Facebook for the Blind?

One of the recent posts that has popped up in my Google Alerts is Facebook’s new announcement in improving accessibility for visually impaired users with Automatic Alternative Text. What is Automatic Alternative Text? Essentially, it describes images on Facebook newsfeed through its key features based on object recognition technology. For example: “Image may contain food, pizza”.

This article instantly caught my interest because it always intrigued me into knowing more about what technology can do for the society in the future. While we who are more fortunate to experience new innovations in technology that has been commonly designed to our needs, technologies can often neglect those who have been marginalised and secluded from the bigger community due to lack of accessibility. As mentioned in the article, Matt King–who is “a member of Facebook’s accessibility team”–expressed his hardship in browsing through Facebook and felt extremely torturous on numerous occasions.

In the past, the visually impaired has been able to keep updated with the society through a touch of morse codes on new information. However, the increasing touch-screen technology introduced in new devices these days along with a visual-driven culture can make visually impaired people tougher to participate in the online conversation. Despite the availability of voiceover and speech functions, the speed of information that are flooding the internet space can be daunting to the blind since they are required to spend more hours processing all the information as compared to us who flicked through news feed in quick glances. This creates a bigger gap for visually impaired community who already faced difficulties reading and absorbing new information with their pure imagination, but also having to accept that they are constantly one step behind participating in the conversation.
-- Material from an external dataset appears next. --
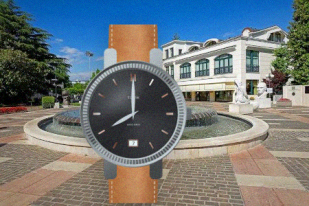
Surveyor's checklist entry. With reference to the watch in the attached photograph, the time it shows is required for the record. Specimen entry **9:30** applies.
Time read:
**8:00**
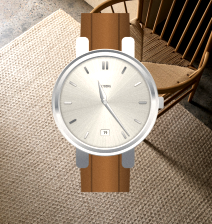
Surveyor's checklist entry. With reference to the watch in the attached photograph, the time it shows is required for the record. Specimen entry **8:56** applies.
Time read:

Albeit a new promising step for visually impaired users, there remain some limitations to the introduction of this feature. First of all, it will only be launched on iOS devices on its introductory phase. This mean Android and Windows phone visually impaired users will have to wait longer for the launch that enables them to enjoy the same feature. The update will also come later for web users as well. Second, the article has also mentioned that “Facebook users are required to launch Siri in order to enjoy the feature”. For iPhone users, Siri is only available on models from iPhone 4s to its latest model, iPhone 6s. Unfortunately for those who owns models earlier than iPhone 4s, they will not be able to use the Automatic Alternative Text feature, albeit being first launched on iOS. This means that visually impaired users would have to purchase a new phone or device due to the lack of technological support.
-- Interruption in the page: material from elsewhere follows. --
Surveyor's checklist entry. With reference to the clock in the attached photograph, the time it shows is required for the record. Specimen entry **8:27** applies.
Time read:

While it can be a good news to be celebrated, there are still some disadvantages as well. Nevertheless, these are baby steps taken to help the marginalised groups a more accessible way to participate not only within their social circle, but also potentially with the bigger community. It is obvious that there are still lots of room for improvement, thus it is highly anticipated on how this features can function to its best potential as more research and development are invested into it.